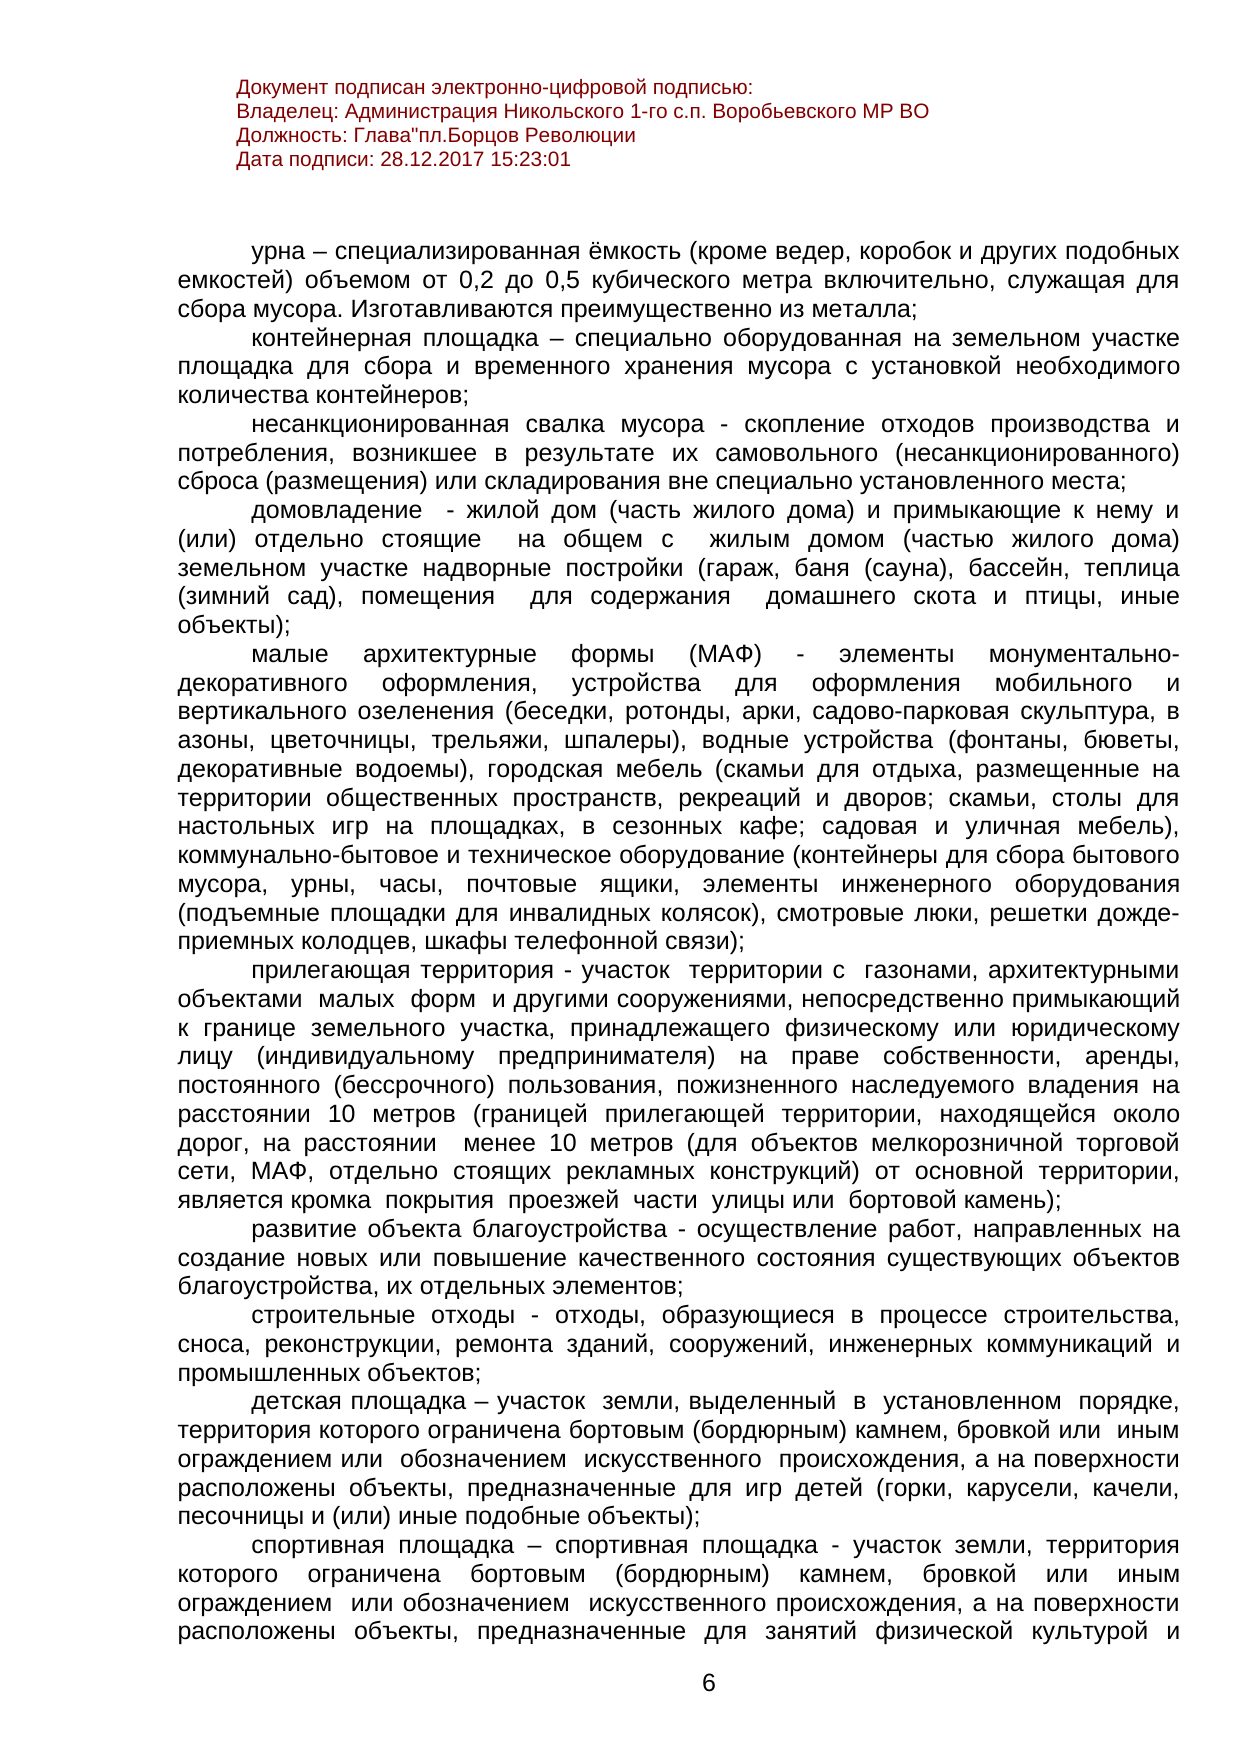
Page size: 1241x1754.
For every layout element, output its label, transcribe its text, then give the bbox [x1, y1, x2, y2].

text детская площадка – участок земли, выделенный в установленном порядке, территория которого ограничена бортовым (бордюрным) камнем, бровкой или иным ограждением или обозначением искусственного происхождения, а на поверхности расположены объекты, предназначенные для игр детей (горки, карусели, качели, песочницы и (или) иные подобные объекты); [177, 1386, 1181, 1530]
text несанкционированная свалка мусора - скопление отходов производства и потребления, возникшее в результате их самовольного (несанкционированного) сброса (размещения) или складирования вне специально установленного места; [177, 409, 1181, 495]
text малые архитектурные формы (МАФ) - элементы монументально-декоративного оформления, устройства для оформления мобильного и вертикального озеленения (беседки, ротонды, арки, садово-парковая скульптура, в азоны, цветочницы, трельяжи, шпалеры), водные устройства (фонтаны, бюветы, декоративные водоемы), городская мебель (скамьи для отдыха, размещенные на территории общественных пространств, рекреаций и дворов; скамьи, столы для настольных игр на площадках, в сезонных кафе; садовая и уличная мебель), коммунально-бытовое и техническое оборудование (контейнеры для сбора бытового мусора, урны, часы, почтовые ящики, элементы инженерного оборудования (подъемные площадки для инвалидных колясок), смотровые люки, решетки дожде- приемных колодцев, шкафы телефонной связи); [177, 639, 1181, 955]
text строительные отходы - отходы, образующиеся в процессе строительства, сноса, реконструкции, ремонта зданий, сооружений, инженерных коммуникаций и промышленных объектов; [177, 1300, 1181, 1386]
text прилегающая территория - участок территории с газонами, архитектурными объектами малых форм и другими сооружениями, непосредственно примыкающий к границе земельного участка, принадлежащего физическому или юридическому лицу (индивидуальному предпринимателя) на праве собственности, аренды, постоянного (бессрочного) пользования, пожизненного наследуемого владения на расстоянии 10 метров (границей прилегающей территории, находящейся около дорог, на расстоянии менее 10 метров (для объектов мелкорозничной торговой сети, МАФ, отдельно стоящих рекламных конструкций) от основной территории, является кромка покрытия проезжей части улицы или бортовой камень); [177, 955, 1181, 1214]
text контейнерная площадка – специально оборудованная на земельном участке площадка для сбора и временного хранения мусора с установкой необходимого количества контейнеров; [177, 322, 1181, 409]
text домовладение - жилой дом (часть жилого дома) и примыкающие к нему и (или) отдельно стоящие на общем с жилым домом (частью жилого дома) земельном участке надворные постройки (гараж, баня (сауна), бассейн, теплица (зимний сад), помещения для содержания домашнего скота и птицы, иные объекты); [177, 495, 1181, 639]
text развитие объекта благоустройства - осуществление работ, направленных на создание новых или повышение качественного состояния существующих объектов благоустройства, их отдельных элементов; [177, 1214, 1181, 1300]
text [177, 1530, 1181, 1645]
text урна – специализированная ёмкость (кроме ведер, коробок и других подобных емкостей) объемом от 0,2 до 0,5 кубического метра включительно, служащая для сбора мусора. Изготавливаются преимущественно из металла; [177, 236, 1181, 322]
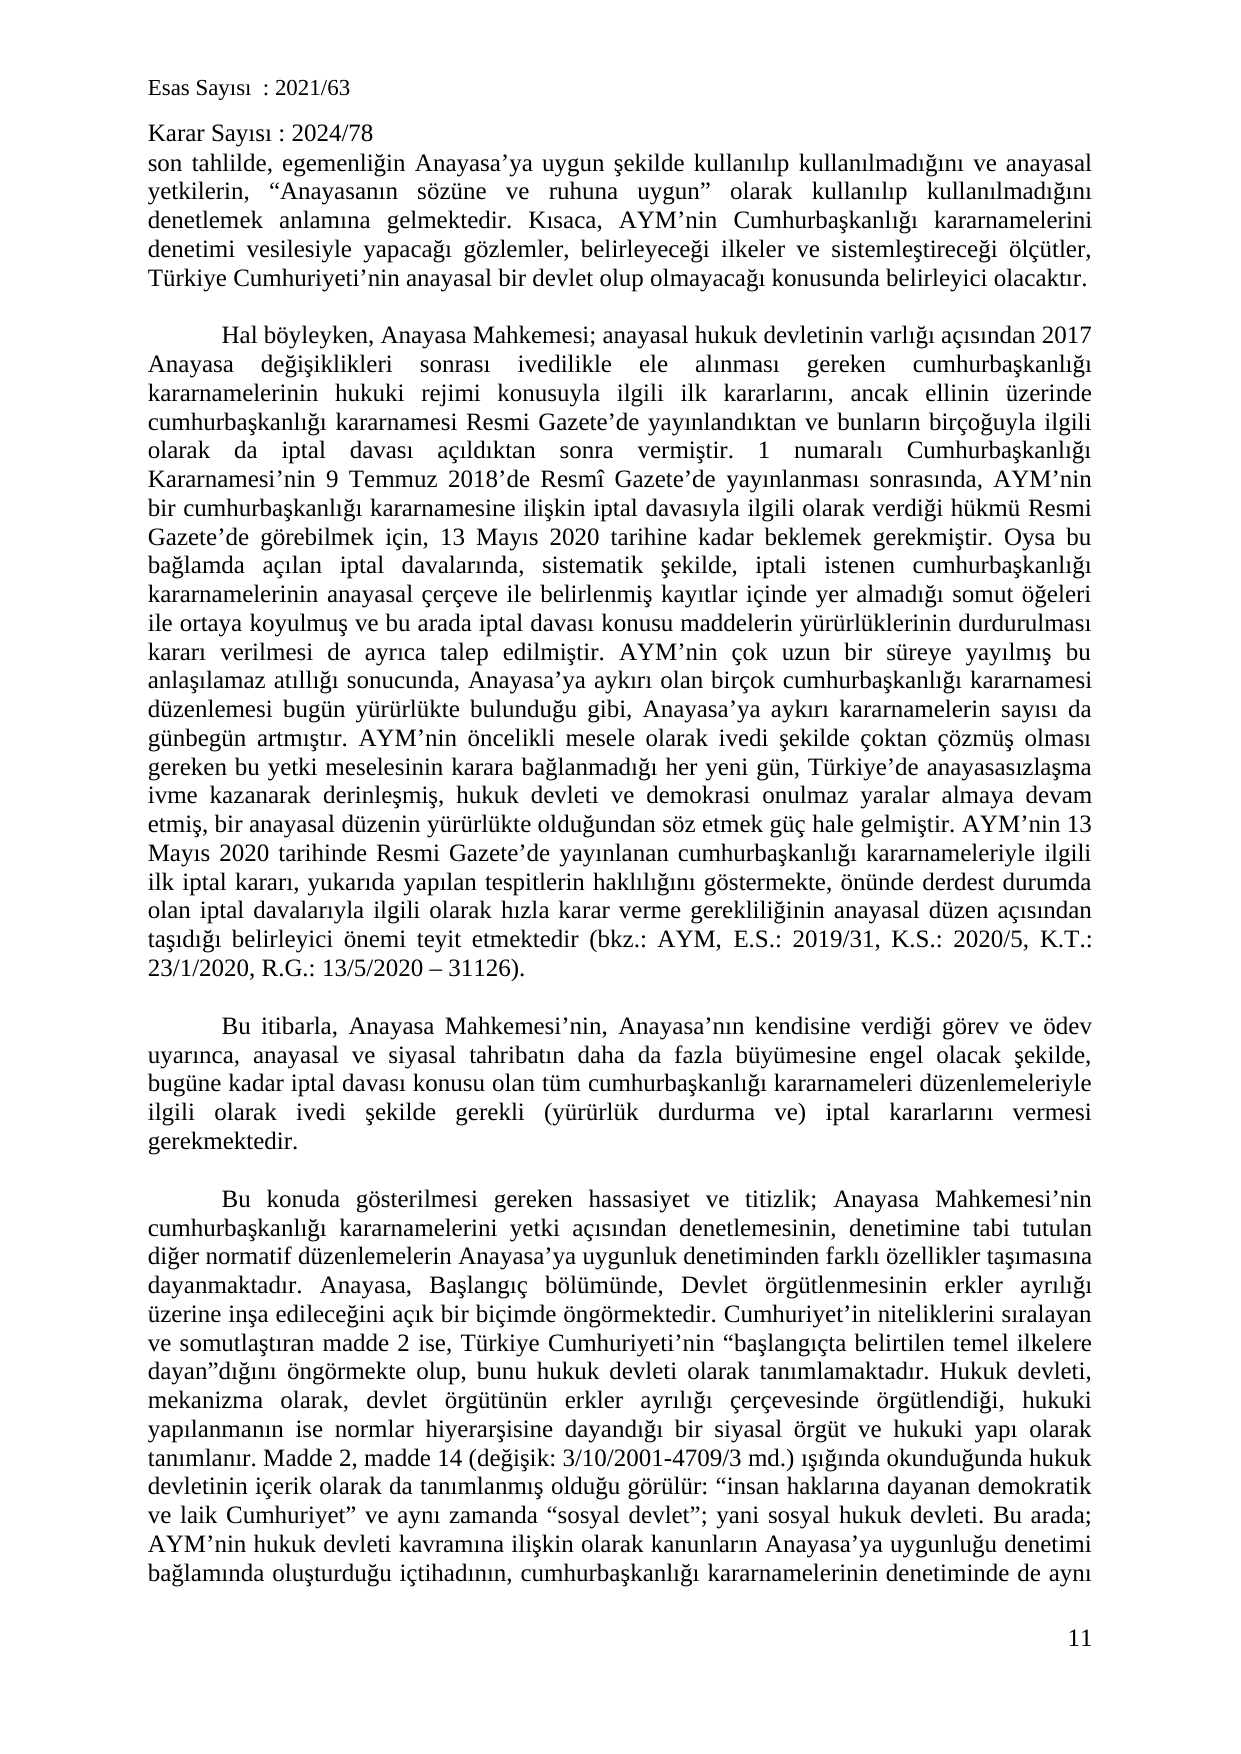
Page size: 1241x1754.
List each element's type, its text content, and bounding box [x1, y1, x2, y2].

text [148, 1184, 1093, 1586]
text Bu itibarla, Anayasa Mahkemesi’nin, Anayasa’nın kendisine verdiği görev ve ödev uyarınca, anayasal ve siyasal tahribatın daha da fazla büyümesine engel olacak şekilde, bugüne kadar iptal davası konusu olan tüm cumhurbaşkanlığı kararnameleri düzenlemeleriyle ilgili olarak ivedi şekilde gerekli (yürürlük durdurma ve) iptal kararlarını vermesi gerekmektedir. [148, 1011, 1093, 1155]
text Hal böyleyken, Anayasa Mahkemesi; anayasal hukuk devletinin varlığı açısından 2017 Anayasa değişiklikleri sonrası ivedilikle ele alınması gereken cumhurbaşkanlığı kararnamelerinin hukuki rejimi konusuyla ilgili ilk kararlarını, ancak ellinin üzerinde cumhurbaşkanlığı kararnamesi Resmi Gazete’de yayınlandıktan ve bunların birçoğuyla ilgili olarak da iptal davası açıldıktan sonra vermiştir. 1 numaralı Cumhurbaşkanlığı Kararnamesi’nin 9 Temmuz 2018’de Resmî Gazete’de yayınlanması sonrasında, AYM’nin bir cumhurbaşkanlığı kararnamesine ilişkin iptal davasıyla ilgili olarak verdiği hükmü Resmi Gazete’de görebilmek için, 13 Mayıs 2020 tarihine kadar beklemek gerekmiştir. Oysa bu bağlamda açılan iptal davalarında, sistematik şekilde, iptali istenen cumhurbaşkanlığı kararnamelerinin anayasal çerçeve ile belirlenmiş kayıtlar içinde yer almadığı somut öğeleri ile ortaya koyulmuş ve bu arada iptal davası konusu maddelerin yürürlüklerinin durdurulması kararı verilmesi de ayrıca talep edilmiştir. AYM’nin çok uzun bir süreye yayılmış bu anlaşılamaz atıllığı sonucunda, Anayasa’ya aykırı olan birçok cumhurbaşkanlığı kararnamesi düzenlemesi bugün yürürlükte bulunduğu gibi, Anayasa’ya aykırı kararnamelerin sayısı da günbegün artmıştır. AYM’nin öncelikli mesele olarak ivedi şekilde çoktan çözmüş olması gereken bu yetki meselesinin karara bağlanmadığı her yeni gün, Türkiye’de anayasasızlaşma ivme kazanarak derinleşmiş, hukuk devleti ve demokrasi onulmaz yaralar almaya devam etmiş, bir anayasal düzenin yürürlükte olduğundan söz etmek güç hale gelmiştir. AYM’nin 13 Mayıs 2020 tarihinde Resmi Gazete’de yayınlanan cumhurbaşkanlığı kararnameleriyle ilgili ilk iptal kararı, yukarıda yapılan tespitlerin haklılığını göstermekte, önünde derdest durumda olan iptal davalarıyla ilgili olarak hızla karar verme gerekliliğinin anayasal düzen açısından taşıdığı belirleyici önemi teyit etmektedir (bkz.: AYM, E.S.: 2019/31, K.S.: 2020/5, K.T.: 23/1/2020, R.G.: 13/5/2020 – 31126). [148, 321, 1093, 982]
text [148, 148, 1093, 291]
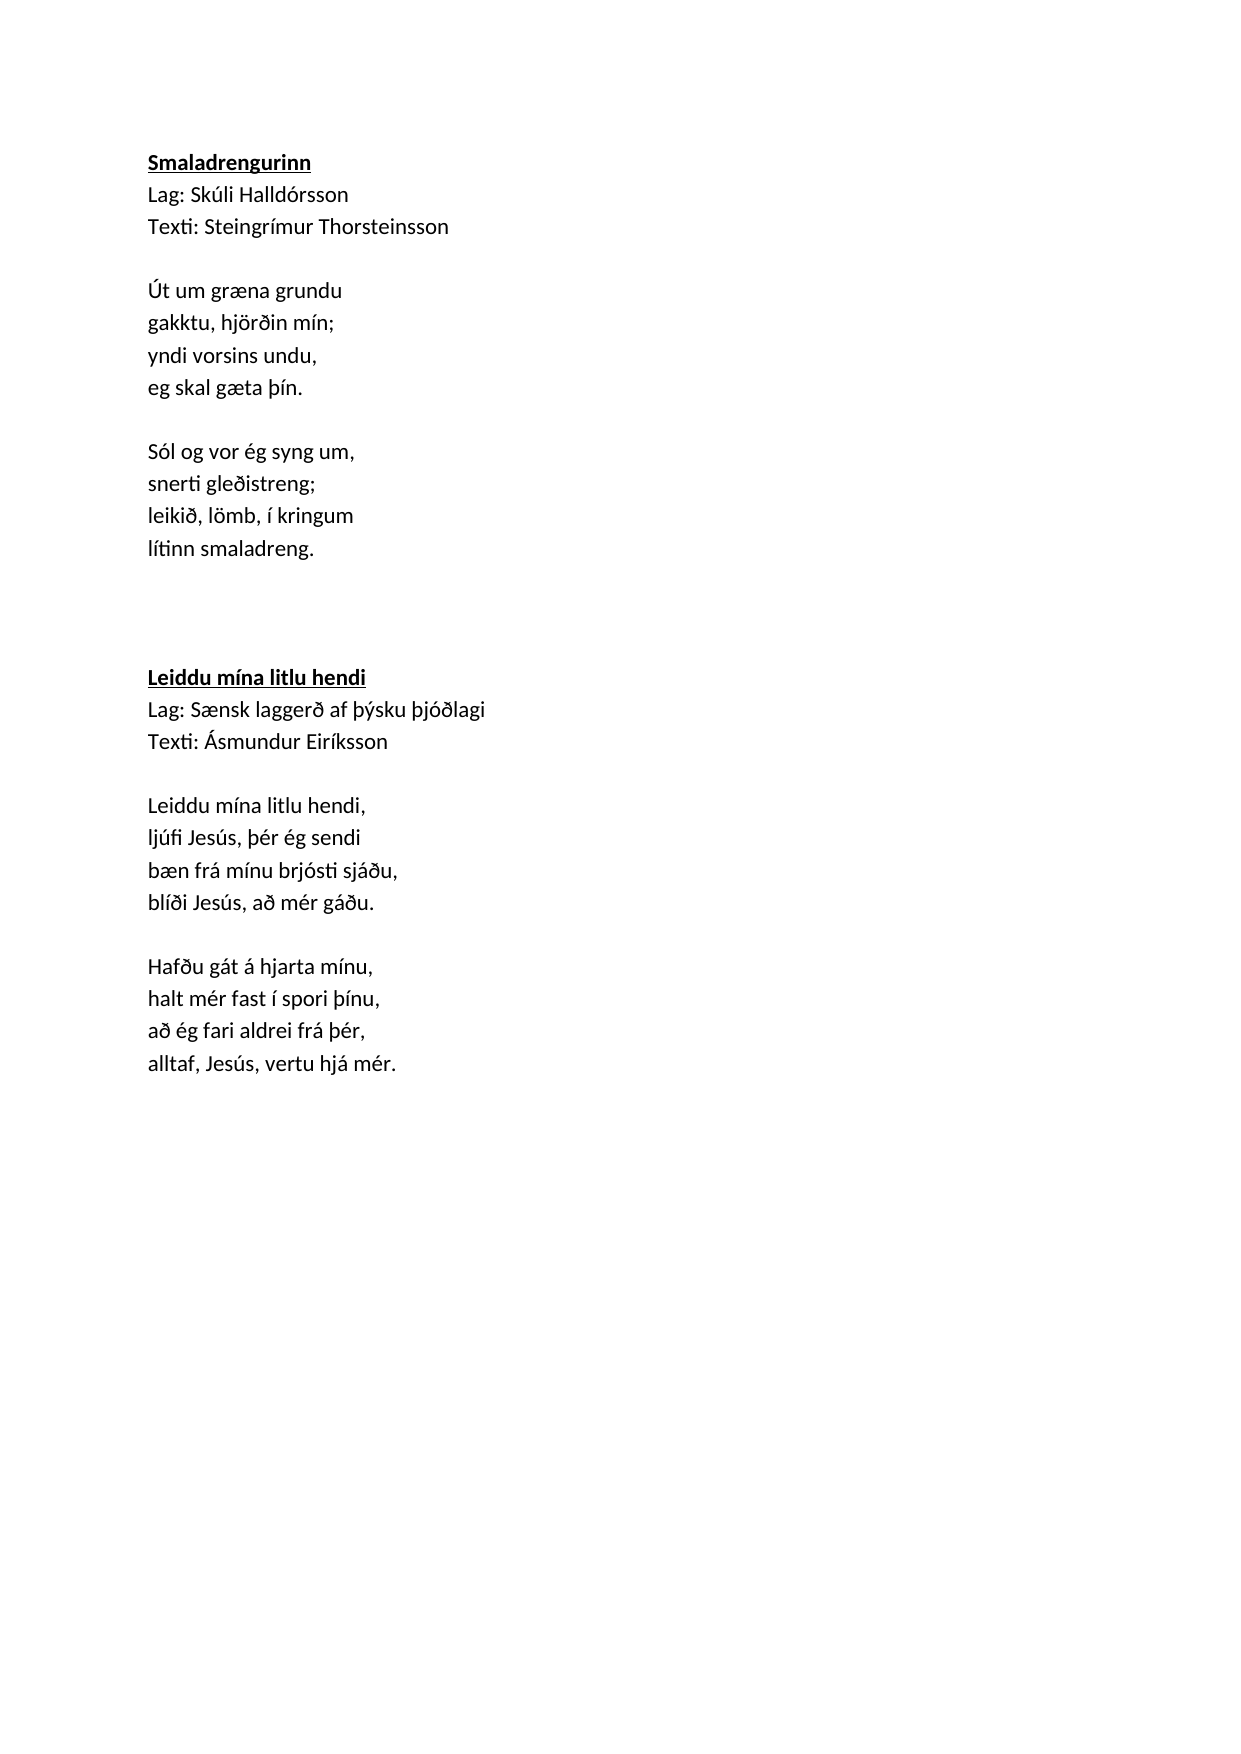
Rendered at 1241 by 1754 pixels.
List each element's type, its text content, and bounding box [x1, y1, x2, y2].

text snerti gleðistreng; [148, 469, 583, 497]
────────
**Task description:**
Your answer must consist only of the lines from the one with "Rendered at 1241 by 1754 pixels." through the final line of the entries, each retyped exactly.

**Response to the exercise:**
Rendered at 1241 by 1754 pixels.
List each element's type, its text content, and bounding box [x1, y1, x2, y2].

text snerti gleðistreng; [148, 469, 583, 497]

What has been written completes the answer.